Recorded data:

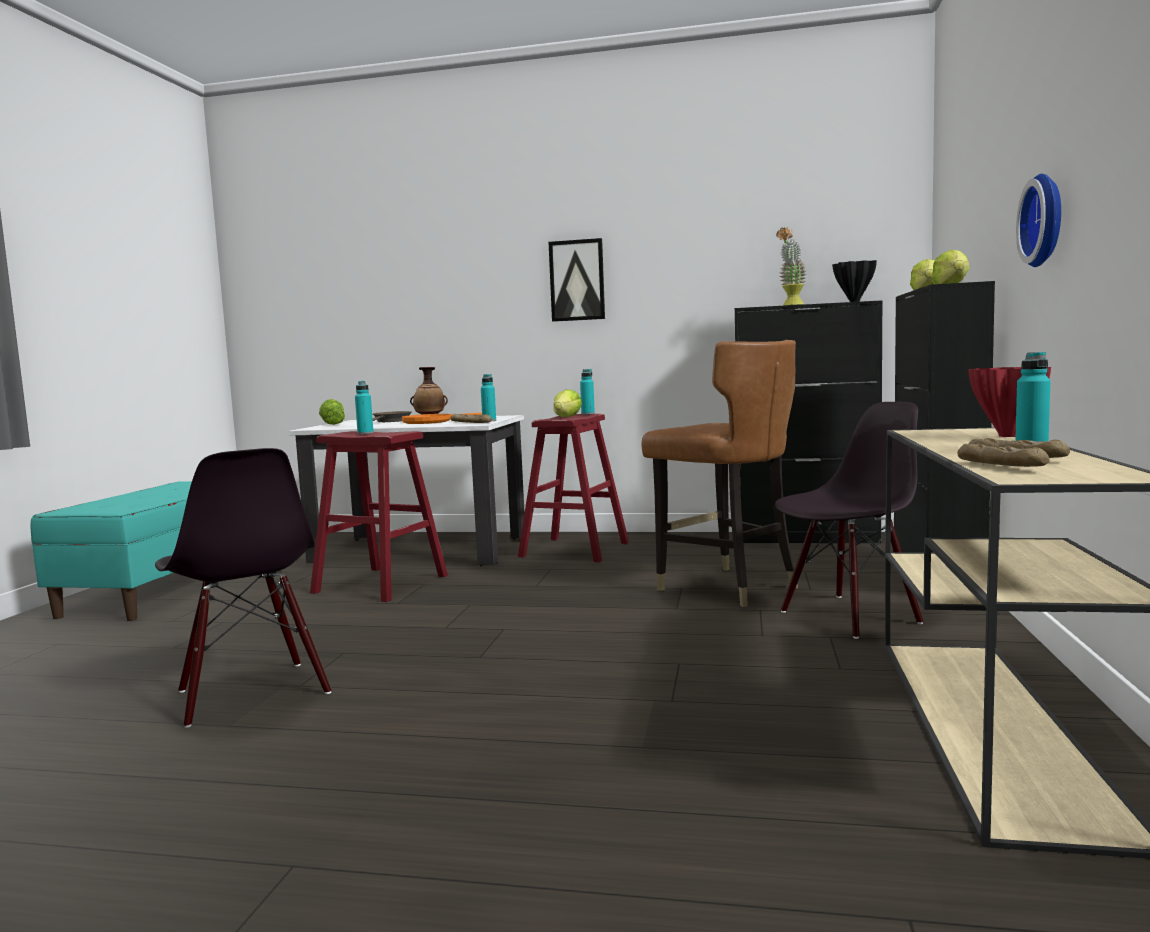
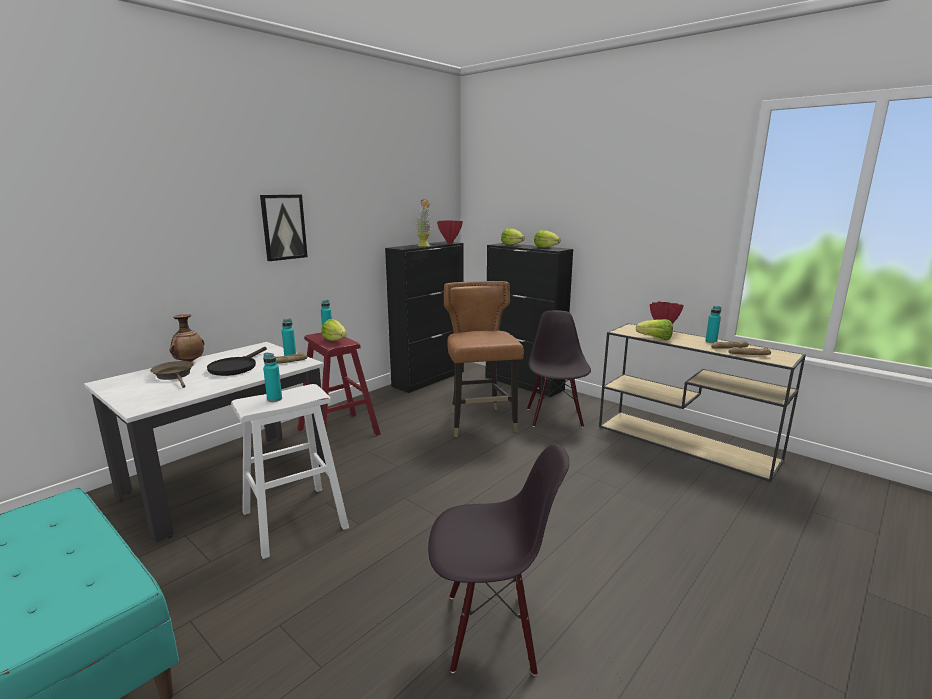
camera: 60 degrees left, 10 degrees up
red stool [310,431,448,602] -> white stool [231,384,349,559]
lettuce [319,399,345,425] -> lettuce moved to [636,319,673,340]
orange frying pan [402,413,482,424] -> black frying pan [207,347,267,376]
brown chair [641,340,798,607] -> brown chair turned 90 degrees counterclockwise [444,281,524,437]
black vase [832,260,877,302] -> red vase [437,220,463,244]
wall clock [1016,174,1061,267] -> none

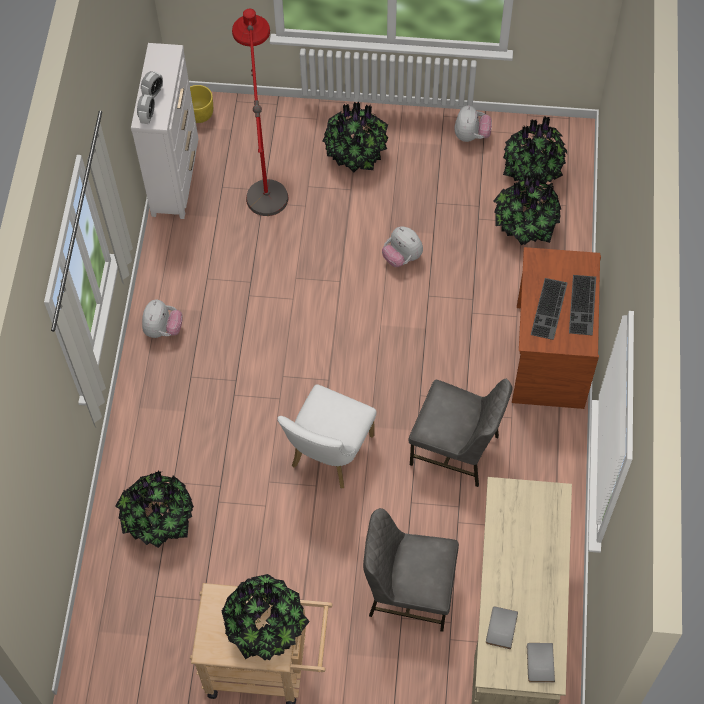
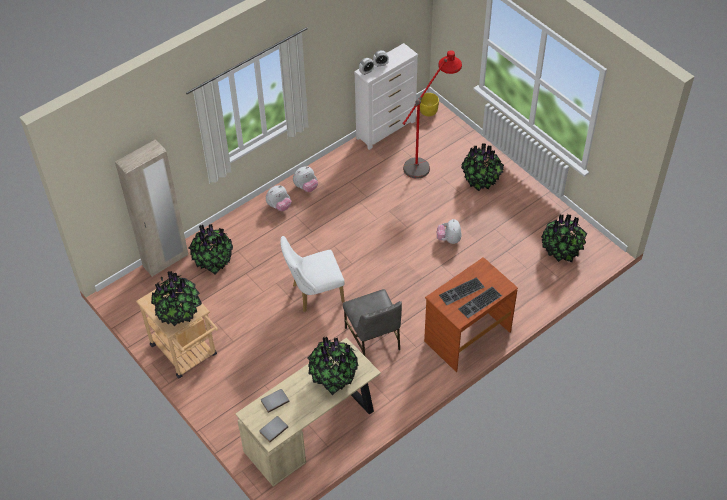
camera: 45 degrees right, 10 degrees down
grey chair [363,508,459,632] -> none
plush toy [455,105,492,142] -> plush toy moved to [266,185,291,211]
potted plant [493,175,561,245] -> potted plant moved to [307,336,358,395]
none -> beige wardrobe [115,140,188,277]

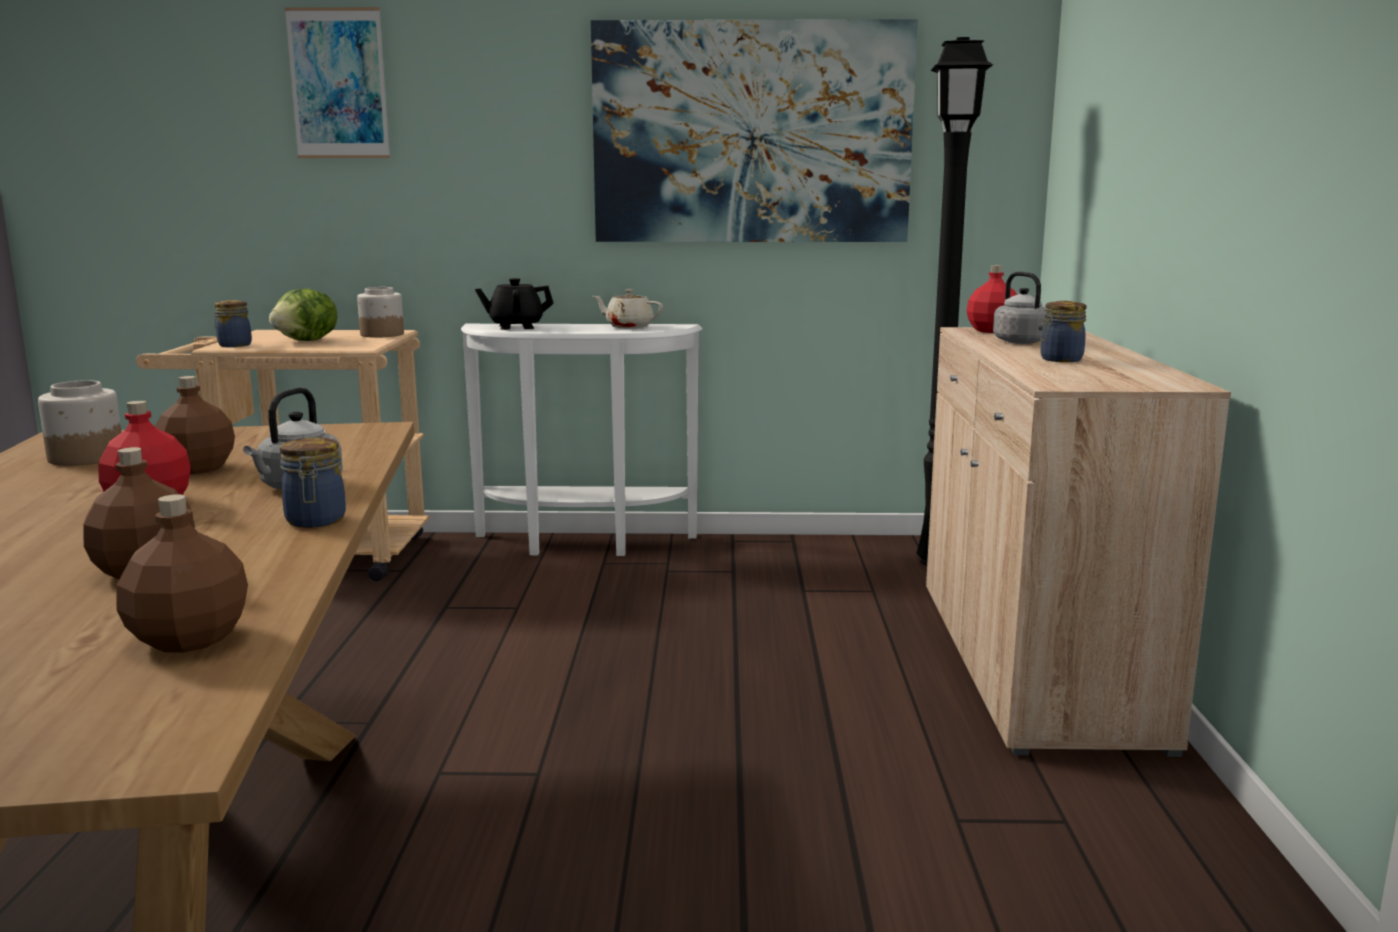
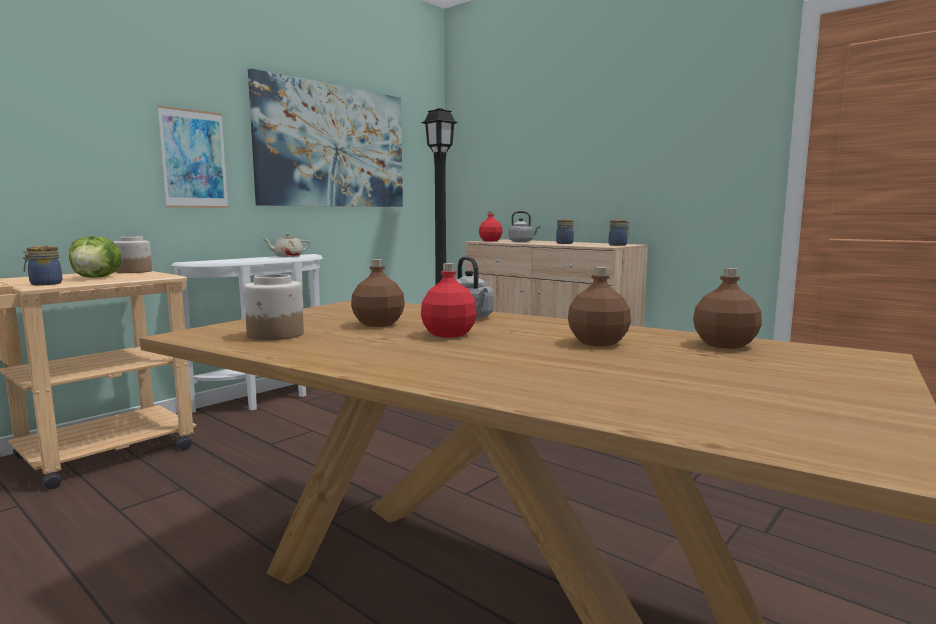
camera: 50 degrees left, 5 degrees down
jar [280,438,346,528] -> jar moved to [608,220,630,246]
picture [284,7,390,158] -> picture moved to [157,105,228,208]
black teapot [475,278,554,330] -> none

Work item:
In the entries above, find each line with "down" and list it.

Answer for this exercise:
camera: 45 degrees right, 10 degrees down
camera: 50 degrees left, 5 degrees down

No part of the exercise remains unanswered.